Chicagoland Observatory for Underground Particle Physics

Chicagoland Observatory for Underground Particle Physics

Chicagoland Observatory for Underground Particle Physics (COUPP) is an experimental program to use bubble chambers to search for Weakly Interacting Massive Particles (WIMPs) which could make up a majority of the dark matter. The technique involves mildly superheating freons, typically trifluoroiodomethane, such that the nuclear recoils expected from dark matter create bubbles, but electromagnetic interactions, such as those from gamma-rays, do not nucleate bubbles in the chamber.[1]
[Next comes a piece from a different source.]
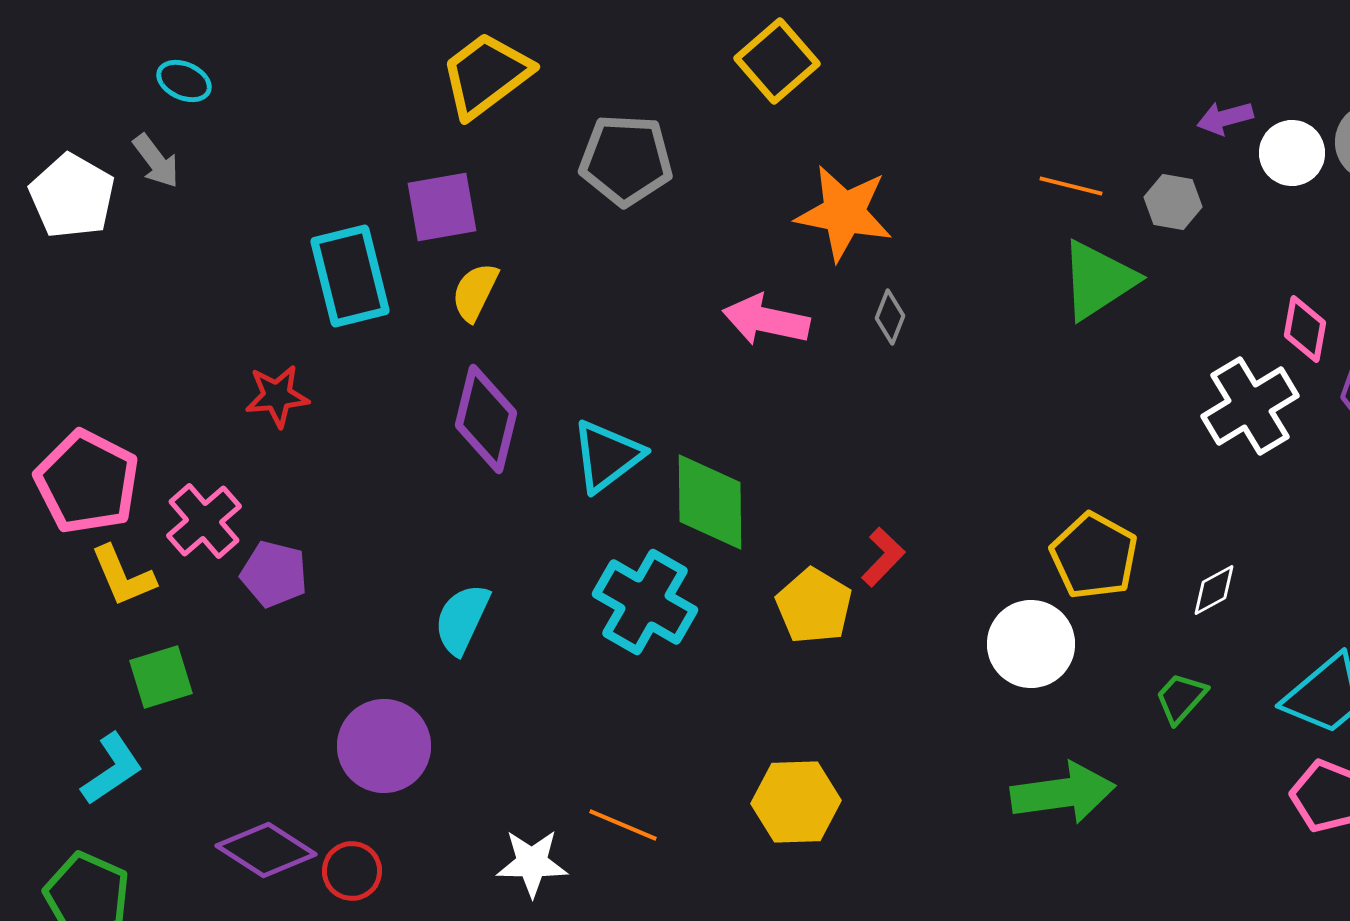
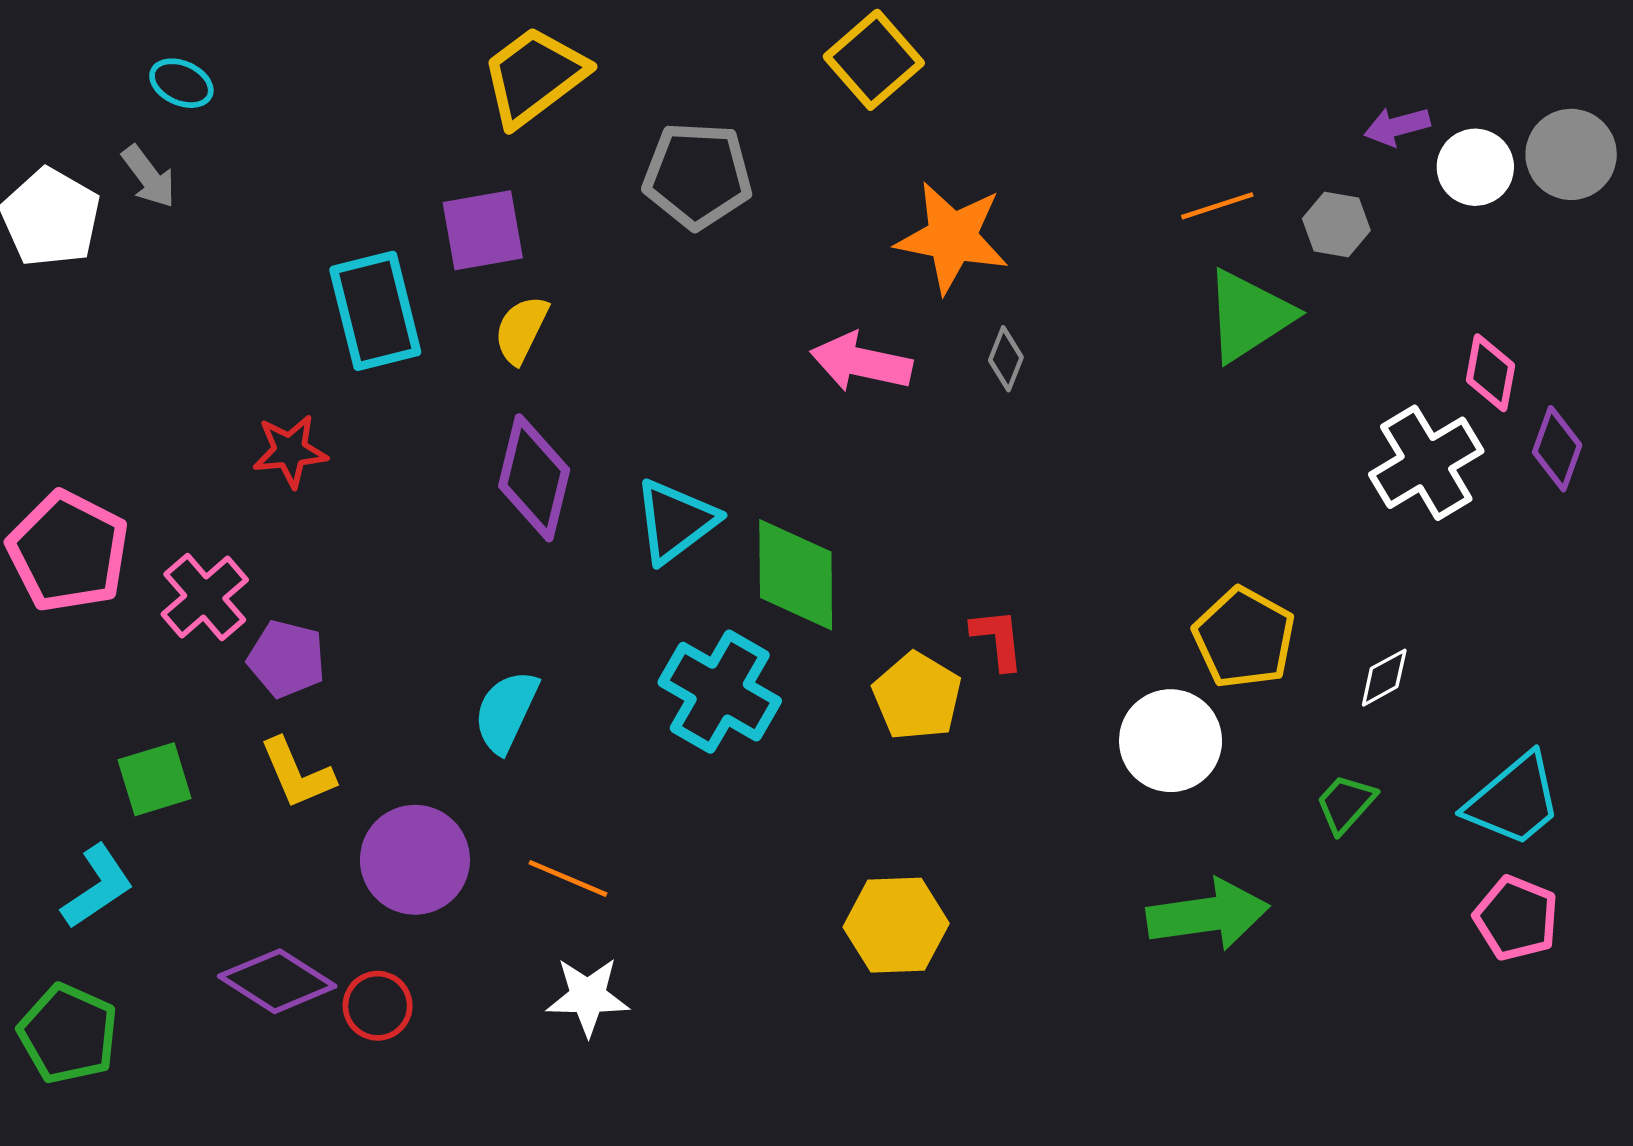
orange line: (1071, 186) -> (1217, 206), turned -32
red L-shape: (883, 557) -> (998, 639), turned -50
yellow L-shape: (123, 576) -> (297, 773), moved
orange line: (623, 825) -> (568, 878), moved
The COUPP project has fielded a number of bubble chambers. The first chamber involved a test tube in the basement of the University of Chicago Kavli Institute for Cosmological Physics. This chamber was a demonstration device to show that a mildly superheated bubble chamber could be used to search for low-energy nuclear recoils.

The main scientific workhorse for the COUPP project has been a one liter bubble chamber commissioned in 2006. This chamber lead to the first limits on dark matter from a bubble chamber.[2]

The one liter bubble chamber was upgraded and the inner vessel was changed to a two liter synthetic fused silica. The previous one liter vessel was made from natural quartz and there was a rate of bubbles nucleating on the quartz walls. The glass boiling rate was two orders of magnitude lower with the synthetic fused silica vessel showing that residual radioactivity in the natural quartz was the cause of the inner vessel wall boiling. The second improvement to the chamber was the addition of PZT acoustic transducers. With these transducers, the COUPP Collaboration was able to confirm the discovery by the PICASSO Collaboration that single nuclear recoils can be distinguished from alpha-decays through the acoustic emission of the bubble.[3] The latest results from the two liter chamber demonstrates that the probability for an alpha-decay in CF3I to acoustically mimic a nuclear recoil is < 0.3% at 34oC and 30 PSIA.

The COUPP Collaboration is currently running a two liter bubble chamber in SNOLAB and a 30 liter bubble chamber is in the commissioning stages at Fermilab. The 30 liter chamber is planned to move to SNOLAB in 2012.

References

  1. ^ Bolte, W.J.; et al. (11July2011). "Development of Bubble Chambers with Enhanced Stability and Sensitivity to Low-Energy Nuclear Recoils". Nuclear Instruments and Methods in Physics Research. A 577 (3): 569–573. arXiv:astro-ph/0503398. doi:10.1016/j.nima.2007.04.149. 
  2. ^ Behnke, E.; et al. (15Feb2008). "Improved Spin-Dependent Limits from a Bubble Chamber". Science 319 (5865): 933–936. arXiv:0804.2886. doi:10.1126/science.1149999. 
  3. ^ Behnke, E.; et al. (10Jan2011). "Improved Limits on Spin-Dependent WIMP-Proton Interactions from a Two Liter CF3I Bubble Chamber". Physical Review Letters 106 (021303). arXiv:1008.3518. doi:10.1103/PhysRevLett.106.021303.